From the healthcare quality front, Beckers Hospital Review relates
CVS and Optum have struggled to integrate behavioral health into their payer-provider models, Behavioral Health Business reported.
For Optum, the challenges lie in integrating all the different IT systems from the providers the company has bought, Trip Hofer, the CEO of Optum Behavioral Health Solutions, said at the news outlet’s VALUE conference. For example, Optum in 2022 acquired Kelsey Seybold Clinic, a medical group in Houston with 500 healthcare professionals.
“Kelsey Seybold says, ‘Trip, here’s my issue. I have access problems for depression, stress and anxiety for adults.’ And I’m like, ‘Well, we have a ton of solutions for you,'” Mr. Hofer said, according to the March 27 story. “Six months later, we still can’t get it implemented because it’s like, ‘Well, how do I get data back to them?'”

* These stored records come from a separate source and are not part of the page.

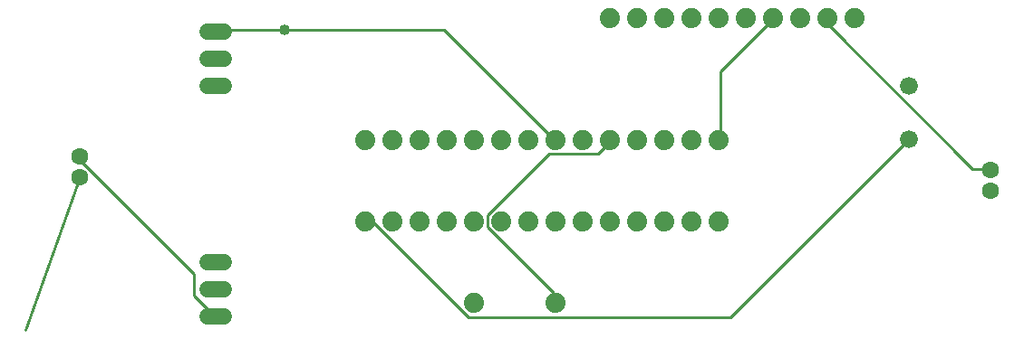
<source format=gbl>
G75*
%MOIN*%
%OFA0B0*%
%FSLAX25Y25*%
%IPPOS*%
%LPD*%
%AMOC8*
5,1,8,0,0,1.08239X$1,22.5*
%
%ADD10C,0.06299*%
%ADD11C,0.06000*%
%ADD12C,0.07400*%
%ADD13C,0.06600*%
%ADD14C,0.01000*%
%ADD15C,0.04000*%
D10*
X0046000Y0067063D03*
X0046000Y0074937D03*
X0381000Y0069937D03*
X0381000Y0062063D03*
D11*
X0099000Y0036000D02*
X0093000Y0036000D01*
X0093000Y0026000D02*
X0099000Y0026000D01*
X0099000Y0016000D02*
X0093000Y0016000D01*
X0093000Y0101000D02*
X0099000Y0101000D01*
X0099000Y0111000D02*
X0093000Y0111000D01*
X0093000Y0121000D02*
X0099000Y0121000D01*
D12*
X0151000Y0081000D03*
X0161000Y0081000D03*
X0171000Y0081000D03*
X0181000Y0081000D03*
X0191000Y0081000D03*
X0201000Y0081000D03*
X0211000Y0081000D03*
X0221000Y0081000D03*
X0231000Y0081000D03*
X0241000Y0081000D03*
X0251000Y0081000D03*
X0261000Y0081000D03*
X0271000Y0081000D03*
X0281000Y0081000D03*
X0281000Y0051000D03*
X0271000Y0051000D03*
X0261000Y0051000D03*
X0251000Y0051000D03*
X0241000Y0051000D03*
X0231000Y0051000D03*
X0221000Y0051000D03*
X0211000Y0051000D03*
X0201000Y0051000D03*
X0191000Y0051000D03*
X0181000Y0051000D03*
X0171000Y0051000D03*
X0161000Y0051000D03*
X0151000Y0051000D03*
X0191000Y0021000D03*
X0221000Y0021000D03*
X0241000Y0126000D03*
X0251000Y0126000D03*
X0261000Y0126000D03*
X0271000Y0126000D03*
X0281000Y0126000D03*
X0291000Y0126000D03*
X0301000Y0126000D03*
X0311000Y0126000D03*
X0321000Y0126000D03*
X0331000Y0126000D03*
D13*
X0351000Y0100843D03*
X0351000Y0081157D03*
D14*
X0046000Y0067063D02*
X0026000Y0011000D01*
X0088000Y0023500D02*
X0095200Y0016300D01*
X0096000Y0016000D01*
X0088000Y0023500D02*
X0088000Y0031600D01*
X0046600Y0073000D01*
X0046600Y0074800D01*
X0046000Y0074937D01*
X0096100Y0121600D02*
X0121300Y0121600D01*
X0179800Y0121600D01*
X0220300Y0081100D01*
X0221000Y0081000D01*
X0218500Y0075700D02*
X0236500Y0075700D01*
X0241000Y0080200D01*
X0241000Y0081000D01*
X0218500Y0075700D02*
X0196000Y0053200D01*
X0196000Y0048700D01*
X0220300Y0024400D01*
X0220300Y0021700D01*
X0221000Y0021000D01*
X0188800Y0015400D02*
X0285100Y0015400D01*
X0350800Y0081100D01*
X0351000Y0081157D01*
X0374200Y0070300D02*
X0380500Y0070300D01*
X0381000Y0069937D01*
X0374200Y0070300D02*
X0321100Y0123400D01*
X0321100Y0125200D01*
X0321000Y0126000D01*
X0301000Y0126000D02*
X0300400Y0125200D01*
X0281500Y0106300D01*
X0281500Y0081100D01*
X0281000Y0081000D01*
X0188800Y0015400D02*
X0153700Y0050500D01*
X0151000Y0050500D01*
X0151000Y0051000D01*
D15*
X0121300Y0121600D03*
M02*

</source>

Deborah Fernandez-Turner, DO, deputy chief psychiatric officer of CVS payer subsidiary Aetna, said at the conference that it’s time-consuming and complex to build behavioral health into payer-provider companies.
CVS, for instance, has started bringing mental health providers and virtual behavioral health access into its MinuteClinics, according to the story.
Keep on truckin’
The FEHBlog had planned to discuss the OPM-AHIP carrier conference in this post. However, the second day of the conference was postponed today due to a power outage affecting the webinar operations. The second day will be rescheduled, and the FEHBlog will bring readers up to date then.